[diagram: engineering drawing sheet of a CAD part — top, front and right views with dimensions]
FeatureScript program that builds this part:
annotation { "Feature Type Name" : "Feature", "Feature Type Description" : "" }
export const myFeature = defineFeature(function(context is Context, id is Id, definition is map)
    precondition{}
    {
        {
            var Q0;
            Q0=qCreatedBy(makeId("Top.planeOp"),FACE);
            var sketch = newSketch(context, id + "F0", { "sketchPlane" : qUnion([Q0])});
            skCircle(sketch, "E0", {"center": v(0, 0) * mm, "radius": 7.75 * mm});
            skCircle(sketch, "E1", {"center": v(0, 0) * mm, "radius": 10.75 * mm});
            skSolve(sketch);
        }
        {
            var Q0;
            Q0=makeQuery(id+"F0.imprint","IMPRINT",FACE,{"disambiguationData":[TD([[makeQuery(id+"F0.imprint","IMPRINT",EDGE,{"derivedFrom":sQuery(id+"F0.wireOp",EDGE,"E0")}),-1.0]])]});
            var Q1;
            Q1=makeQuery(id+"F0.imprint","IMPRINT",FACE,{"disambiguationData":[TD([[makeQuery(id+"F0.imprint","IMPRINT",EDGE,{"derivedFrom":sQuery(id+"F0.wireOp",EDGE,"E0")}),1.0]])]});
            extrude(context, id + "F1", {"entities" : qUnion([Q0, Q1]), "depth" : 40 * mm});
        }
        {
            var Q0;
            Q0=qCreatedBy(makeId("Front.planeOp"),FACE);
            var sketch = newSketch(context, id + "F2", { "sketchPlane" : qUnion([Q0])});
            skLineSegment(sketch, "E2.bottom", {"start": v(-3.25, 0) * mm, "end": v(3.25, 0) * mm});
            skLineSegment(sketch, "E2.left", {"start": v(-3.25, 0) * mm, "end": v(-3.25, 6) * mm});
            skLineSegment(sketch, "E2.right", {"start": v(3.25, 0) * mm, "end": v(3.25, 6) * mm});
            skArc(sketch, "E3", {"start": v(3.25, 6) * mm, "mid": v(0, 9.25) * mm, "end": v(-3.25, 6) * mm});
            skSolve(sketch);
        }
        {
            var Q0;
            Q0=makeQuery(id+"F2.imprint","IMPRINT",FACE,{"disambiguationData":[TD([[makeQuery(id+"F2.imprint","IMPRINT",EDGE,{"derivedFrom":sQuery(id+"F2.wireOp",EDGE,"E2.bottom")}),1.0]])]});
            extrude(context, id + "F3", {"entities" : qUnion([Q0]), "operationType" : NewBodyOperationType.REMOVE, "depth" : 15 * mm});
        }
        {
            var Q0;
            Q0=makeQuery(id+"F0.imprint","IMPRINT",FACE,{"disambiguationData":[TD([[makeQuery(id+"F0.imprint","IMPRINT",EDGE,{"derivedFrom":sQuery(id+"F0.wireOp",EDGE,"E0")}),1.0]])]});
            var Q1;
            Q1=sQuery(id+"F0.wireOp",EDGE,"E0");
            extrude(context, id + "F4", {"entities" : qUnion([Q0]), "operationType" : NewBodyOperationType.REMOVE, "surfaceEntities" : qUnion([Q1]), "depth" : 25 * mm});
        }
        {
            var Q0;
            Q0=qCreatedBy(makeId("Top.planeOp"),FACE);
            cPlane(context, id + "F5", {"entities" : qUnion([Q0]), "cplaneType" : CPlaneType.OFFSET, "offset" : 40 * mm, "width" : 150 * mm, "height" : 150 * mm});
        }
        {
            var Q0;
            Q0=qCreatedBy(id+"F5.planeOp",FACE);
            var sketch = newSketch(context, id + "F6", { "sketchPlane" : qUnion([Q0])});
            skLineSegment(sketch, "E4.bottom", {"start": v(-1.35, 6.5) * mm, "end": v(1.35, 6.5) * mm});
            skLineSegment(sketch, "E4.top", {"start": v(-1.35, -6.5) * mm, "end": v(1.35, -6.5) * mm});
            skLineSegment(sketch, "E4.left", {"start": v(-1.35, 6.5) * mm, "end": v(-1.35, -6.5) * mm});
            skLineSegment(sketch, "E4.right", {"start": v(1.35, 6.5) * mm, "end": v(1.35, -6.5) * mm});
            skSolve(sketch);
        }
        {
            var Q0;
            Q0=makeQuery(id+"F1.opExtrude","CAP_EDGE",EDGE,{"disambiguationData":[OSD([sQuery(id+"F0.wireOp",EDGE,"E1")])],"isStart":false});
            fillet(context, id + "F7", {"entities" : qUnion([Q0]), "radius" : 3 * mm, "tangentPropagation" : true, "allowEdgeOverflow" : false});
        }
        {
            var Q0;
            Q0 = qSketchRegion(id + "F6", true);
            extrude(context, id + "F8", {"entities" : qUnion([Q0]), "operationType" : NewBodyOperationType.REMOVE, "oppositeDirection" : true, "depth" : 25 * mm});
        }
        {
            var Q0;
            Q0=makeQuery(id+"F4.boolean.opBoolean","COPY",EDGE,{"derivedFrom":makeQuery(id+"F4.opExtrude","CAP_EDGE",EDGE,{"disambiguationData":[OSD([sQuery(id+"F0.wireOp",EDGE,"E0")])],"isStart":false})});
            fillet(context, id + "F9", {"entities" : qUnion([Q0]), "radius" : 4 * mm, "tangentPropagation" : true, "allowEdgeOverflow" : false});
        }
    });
·····
• [Goal of the exercise]
From the records, pull out every line that contains the string "center" and list them.

• [Response below]
            skCircle(sketch, "E0", {"center": v(0, 0) * mm, "radius": 7.75 * mm});
            skCircle(sketch, "E1", {"center": v(0, 0) * mm, "radius": 10.75 * mm});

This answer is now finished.